Рядом возник несносный Форд Мэдокс Форд[125] с бутылкой шампанского и, наполнив их бокалы, перешел к другой кучке гостей, а Эрнест с Сильвией немного повспоминали свое недавнее приключение на заключительном этапе шестидневной гонки на велодроме «Вель д’Ив». Подбадривающие крики болельщиков и шуршание шин сливались в громкий жизнеутверждающий гул.
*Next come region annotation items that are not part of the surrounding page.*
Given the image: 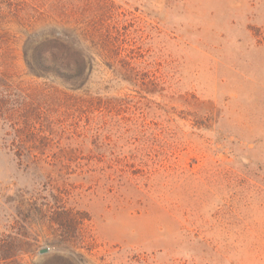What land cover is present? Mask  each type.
I'll return each instance as SVG.
<instances>
[{
    "label": "rangeland",
    "instance_id": "rangeland-1",
    "mask_svg": "<svg viewBox=\"0 0 264 264\" xmlns=\"http://www.w3.org/2000/svg\"><path fill=\"white\" fill-rule=\"evenodd\" d=\"M71 262L264 264V0H0V264Z\"/></svg>",
    "mask_w": 264,
    "mask_h": 264
},
{
    "label": "trees",
    "instance_id": "trees-1",
    "mask_svg": "<svg viewBox=\"0 0 264 264\" xmlns=\"http://www.w3.org/2000/svg\"><path fill=\"white\" fill-rule=\"evenodd\" d=\"M60 38L54 40H47L48 49L40 52L37 59L39 65H47L48 69L55 74L62 75L63 71H72L69 62L70 46L60 41ZM30 64V62H29ZM75 264V263H70Z\"/></svg>",
    "mask_w": 264,
    "mask_h": 264
},
{
    "label": "water",
    "instance_id": "water-1",
    "mask_svg": "<svg viewBox=\"0 0 264 264\" xmlns=\"http://www.w3.org/2000/svg\"><path fill=\"white\" fill-rule=\"evenodd\" d=\"M47 252V250H42V253H46Z\"/></svg>",
    "mask_w": 264,
    "mask_h": 264
}]
</instances>
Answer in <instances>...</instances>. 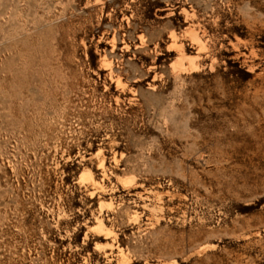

— Я все хочу предложить вам спонсировать боксерский матч между парижскими писателями, — закинул удочку Эрнест.
Сильвия рассмеялась.
— Чего мне точно не хватало, так это писателей с разбитыми в кровь кулаками, которые не дадут им взяться за перо!
— Отчего же, Торнтон[126] и Эзра, думается мне, в хорошей форме, — продолжал Эрнест. — Джойсу, конечно, дадим отвод из-за глаз.
Сильвия тряхнула головой.
— Ума не приложу, Эрнест, как вам на все хватает времени!
— А я не приложу ума, почему его не хватает другим, — парировал он. — Славно вы увильнули, Сильвия.
Она изобразила нырок, подсмотренный ею у его любимых боксеров, когда они уклонялись от удара, он хихикнул, и они чокнулись бокалами.